Art-scène, Cirque, Théâtre

Ex Anima, Zingaro, Bartabas

 

Passée l’entrée du Fort d’Aubervilliers, on est déjà ailleurs. Devant nous, une esplanade de baraques et de chapiteaux, tout de bois, des caravanes et des vieilles voitures, un univers mi-cirque mi-far-west. Le chapiteau principal met immédiatement dans l’ambiance. Les décors et costumes des nombreux précédents spectacles sont exposés. L’histoire de la compagnie, son expérience, sa grandeur, sont annoncés, le voyage peut commencer.

Une fois installés au bord du manège, que des effets lumineux font ressembler à un gouffre ou à des ténèbres, l’expérience débute. Plongés dans l’obscurité, on n’a aucune idée de ce qui nous attend. Tout est possible, les chevaux seront libres à quelques centimètres parfois immobiles à nous regarder fixement, parfois au galop. Il faut rester muets, frissonner en silence et lâcher prise, se laisser porter pour une rencontre intime avec le Dieu cheval, la tête d’affiche. Parce que dans ce spectacle, plus que jamais, Bartabas et sa troupe laissent la part belle aux chevaux et disparaissent, s’effacent. L’homme est à terre, dans l’ombre, vêtu de noir, humble serviteur dédié à son maître dont il ramasse les excréments. Le cheval est en pleine lumière, seul sous les feux des projecteurs, sublimé, élevé, l’objet de toutes les attentions, les crinières magnifiquement peignées, le poil soyeux.
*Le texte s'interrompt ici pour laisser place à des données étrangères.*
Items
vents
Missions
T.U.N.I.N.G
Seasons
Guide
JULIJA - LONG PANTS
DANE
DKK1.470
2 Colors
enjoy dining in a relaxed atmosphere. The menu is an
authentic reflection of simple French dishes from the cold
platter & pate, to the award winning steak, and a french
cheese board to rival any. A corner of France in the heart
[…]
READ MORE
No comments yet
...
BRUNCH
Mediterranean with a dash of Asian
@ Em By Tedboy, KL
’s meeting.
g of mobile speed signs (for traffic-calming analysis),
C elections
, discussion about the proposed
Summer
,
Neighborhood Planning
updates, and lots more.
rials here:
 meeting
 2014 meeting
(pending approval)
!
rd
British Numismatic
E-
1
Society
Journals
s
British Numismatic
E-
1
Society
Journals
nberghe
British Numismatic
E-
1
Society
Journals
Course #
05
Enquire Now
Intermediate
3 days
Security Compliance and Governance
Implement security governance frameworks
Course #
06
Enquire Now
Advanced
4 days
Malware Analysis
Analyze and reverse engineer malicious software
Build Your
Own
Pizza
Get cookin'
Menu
Et le pari est là. Donner au spectateur l’illusion que le cheval est le maître, le seul arbitre. Lui restituer une apparente totale liberté et alors, prendre le temps de l’observer, d’un oeil nouveau: vivre, jouer, communiquer, hésiter, décider. Et le charme opère. Les chevaux révèlent une autorité naturelle, un calme et un sang froid supérieurs (surhumains?), une grâce majestueuse et une aura solennelle. Tel des éthologues, on se surprend à imaginer les liens qui unissent les chevaux, les rapports de domination, les sentiments. Une âme animale? sans doute.

Ainsi, avec « Ex Anima », ne cherchez point de cirque, ni de voltige ni même un seul cavalier. Seuls quelques oiseaux de paix sont encore autorisés à se poser sur la croupe royale. Le théâtre équestre de Bartabas ne monte plus les chevaux, il les élève. Dans une sorte de cérémonie presque religieuse, l’humain rend hommage à l’animal. Une expérience de tous les sens.